Я рассказал о высокой и трагической судьбе изгнанника, о моем (не совсем восторженном) отношении к его стихам, и добавил:
— Удивлюсь, если он не получит нобелевской премии.
Прогноз этот недорого стоил: я знал, что Бродского уже выдвигали.
— Но мой кандидат, — продолжал трактовать я, — другой: Александр Кушнер.
Рутманы давно собирались в Нарву и звали нас с собою. Шел слух, что в Нарве продают сливки, в которых ложка стоит (такие густые; незачем говорить, что в Ленинграде сливки и сметана были куда как жидкие). Поездка состоялась 3 ноября 1983 года и во всех смыслах удалась. В дороге было весело, Нарва не обманула (хоть знаменитых сливок мы почему-то не привезли). Мы с Таней купили там аппарат для кварцевания, Рутманы — стиральную машину Рига. Еще — я купил себе игрушку: помещавшийся в кулаке мячик, отлитый из упругой резины, цветной и прыгучий. Швырнёшь его в пол, он, дважды отрикошетив, отскочит от стенки, а ты — лови; наслаждение! Игрушка была хороша тем, что партнер не требовался. Я играл с этим мячиком до самого отъезда — и дома, и в котельной, и на улице.

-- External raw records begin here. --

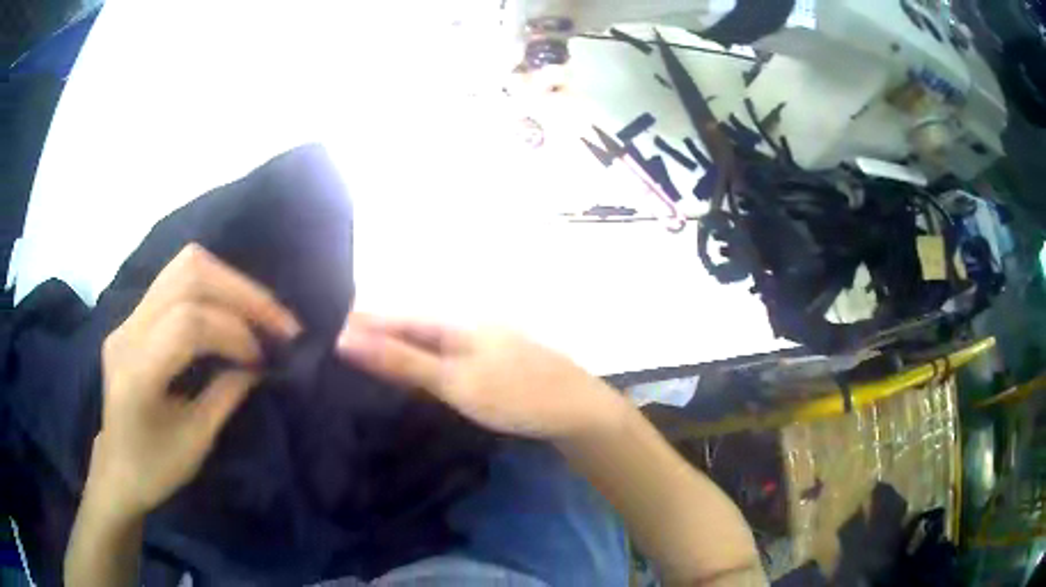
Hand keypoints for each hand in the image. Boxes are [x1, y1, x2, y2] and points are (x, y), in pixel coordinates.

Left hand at [92, 244, 299, 517]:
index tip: (263, 358)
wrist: (116, 470)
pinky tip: (232, 314)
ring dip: (229, 284)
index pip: (188, 322)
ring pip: (183, 267)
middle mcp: (127, 331)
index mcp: (136, 370)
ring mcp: (128, 318)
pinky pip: (177, 283)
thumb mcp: (196, 442)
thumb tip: (259, 362)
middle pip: (187, 274)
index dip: (233, 332)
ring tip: (260, 312)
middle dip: (240, 292)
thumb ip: (226, 395)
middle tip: (277, 320)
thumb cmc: (155, 469)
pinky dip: (214, 290)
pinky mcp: (134, 318)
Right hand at [336, 314, 626, 439]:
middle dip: (369, 336)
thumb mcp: (453, 379)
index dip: (357, 324)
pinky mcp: (483, 367)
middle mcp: (459, 326)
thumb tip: (345, 336)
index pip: (390, 317)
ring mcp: (474, 346)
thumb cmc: (514, 393)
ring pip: (421, 344)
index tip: (319, 330)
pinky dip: (414, 366)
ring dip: (390, 351)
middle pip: (404, 329)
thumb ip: (400, 360)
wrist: (574, 410)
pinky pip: (438, 360)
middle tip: (328, 349)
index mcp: (450, 322)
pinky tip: (403, 376)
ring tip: (354, 362)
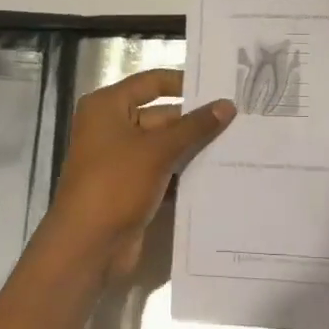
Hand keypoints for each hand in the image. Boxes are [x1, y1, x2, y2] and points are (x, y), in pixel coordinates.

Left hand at [45, 68, 235, 278]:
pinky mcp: (132, 186)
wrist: (88, 246)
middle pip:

Когда отопительный сезон кончался, кочегары занимались ремонтом котлов, уборкой территории и подобными работами на подхвате. Разумеется, и на овощебазы нас посылали; эта повинность распространялась на всех работавших горожан. Кобака и меня назначили ехать в овощегноилище в Зеленогорск 16 сентября 1983 года. Овощегноилища мы не нашли, зато побывали на могиле Ахматовой в Комарове, оба — впервые. На комаровском кладбище нашел я и памятник Анатолию Исааковичу Лурье, профессору, заведовавшему моей кафедрой, принимавшему у меня дипломную работу.